For once I was ahead of the curve.
I had a sweetheart once who wore lavender oil for some obscure medicinal purpose and I got weak in the knees when I smelled it on him. However, I myself have never worn perfume and almost everybody I know hates it. Somebody must be buying those 1,160 different bottles, though...
The Sweet Smell of ... Nothing
by Natasha Singer for the New York Times, February 14, 2008
Last year, department stores carried 1,160 different fragrances for women.
Yet, last year in the United States, spending on upscale women's fragrances declined ... more women are forgoing scent altogether.
Fragrance fatigue is probably inevitable, with heavily fruited scents wafting out of everything from dishwashing liquids to hotel linens to candle displays at the mall.
Many people said it bothers them that fragrance has an effect on other people, that they are trying to be considerate by not overcoming others with scent.
Several women interviewed for this article said their mates had complained on occasion about strong scents that leave a trail in their wake.
Now a few workplaces and cultural sites are trying to become fragrance-free zones.
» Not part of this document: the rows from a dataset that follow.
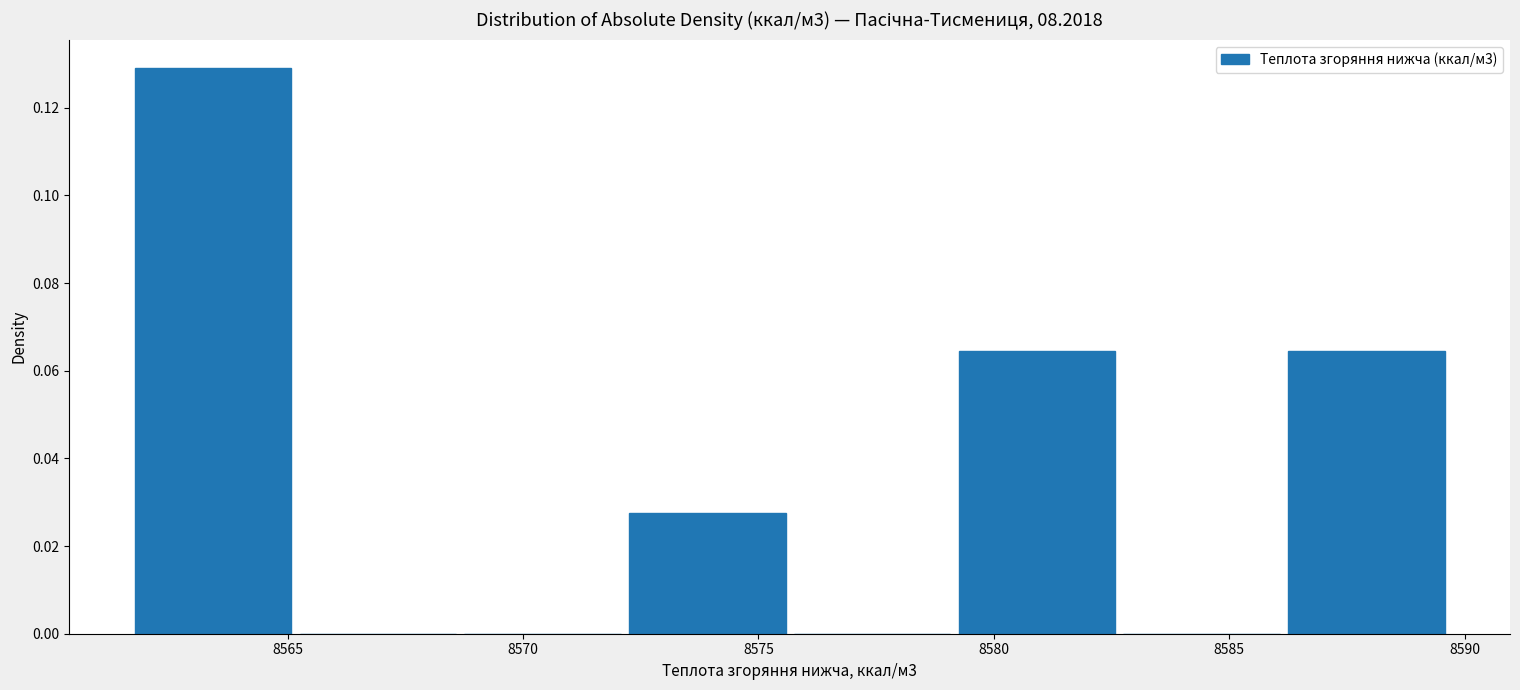

Reading left to right, list every bar in this chart as the range it spans on the x-axis followed by its height. Neither the bar edges nor the heights are printed on the chart, so give them approximately, as read against the axes.

8561.5 to 8565.0: 0.130
8565.0 to 8568.5: 0
8568.5 to 8572.0: 0
8572.0 to 8575.5: 0.028
8575.5 to 8579.0: 0
8579.0 to 8582.5: 0.064
8582.5 to 8586.0: 0
8586.0 to 8589.5: 0.064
Some doctors' offices ask patients not to wear perfume because some medical personnel or patients may have allergies or asthma that could be exacerbated by scent.
The idea that some people's perfumes are other people’s fumes is not new. In 1738, Alexander Pope wrote in a disparaging verse about over-fragranced nobles: "And all your courtly civet-cats can vent, Perfume to you, to me is excrement."